* _INSTRUCTIONS FOR THE TASK_:
Reproduce every line in the material below that holds "Pubblicato".

++++++++++

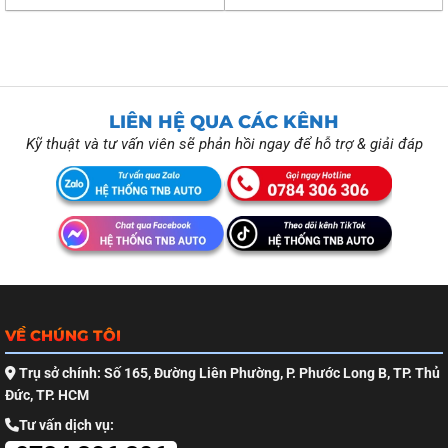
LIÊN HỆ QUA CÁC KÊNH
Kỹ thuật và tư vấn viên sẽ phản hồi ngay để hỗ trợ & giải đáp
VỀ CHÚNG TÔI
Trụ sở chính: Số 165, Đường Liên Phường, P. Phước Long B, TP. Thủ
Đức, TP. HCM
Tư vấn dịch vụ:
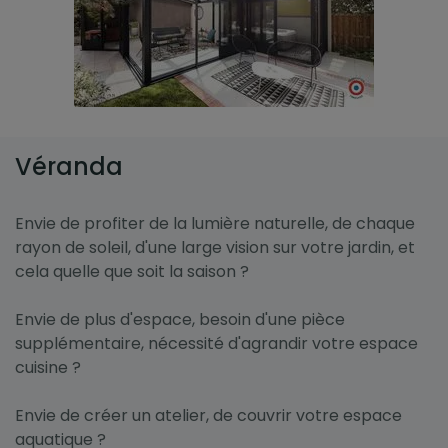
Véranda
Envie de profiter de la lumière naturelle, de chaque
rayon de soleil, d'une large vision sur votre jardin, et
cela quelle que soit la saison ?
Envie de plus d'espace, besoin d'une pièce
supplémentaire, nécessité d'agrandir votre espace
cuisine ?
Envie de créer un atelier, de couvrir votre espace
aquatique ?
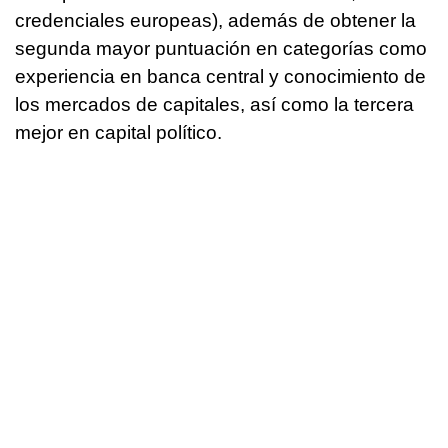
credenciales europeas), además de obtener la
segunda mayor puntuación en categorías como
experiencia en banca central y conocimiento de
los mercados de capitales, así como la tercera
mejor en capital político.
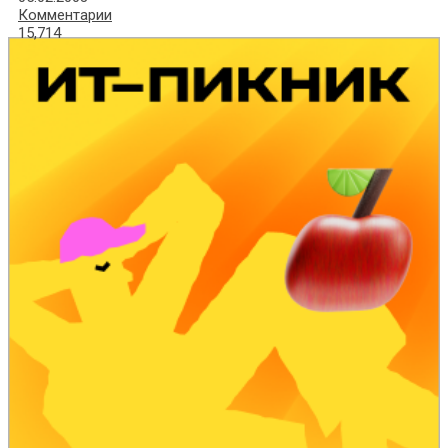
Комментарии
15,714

++++++++++

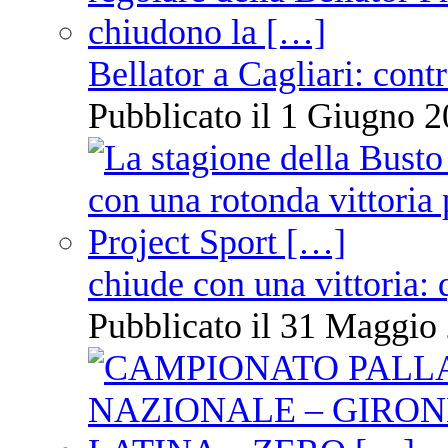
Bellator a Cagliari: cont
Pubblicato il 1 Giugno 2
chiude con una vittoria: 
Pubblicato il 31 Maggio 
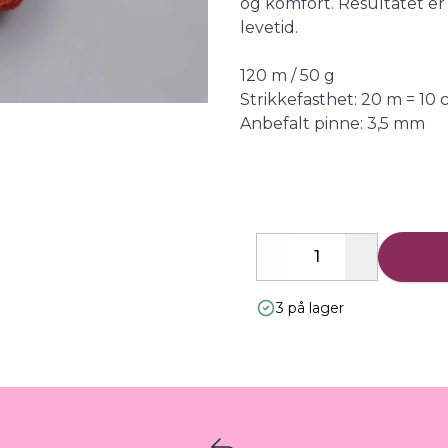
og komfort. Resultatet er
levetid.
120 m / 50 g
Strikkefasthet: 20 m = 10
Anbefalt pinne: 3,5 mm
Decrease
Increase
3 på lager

++++++++++

* _RESULT OF THE EXERCISE_:
Pubblicato il 1 Giugno 2
Pubblicato il 31 Maggio 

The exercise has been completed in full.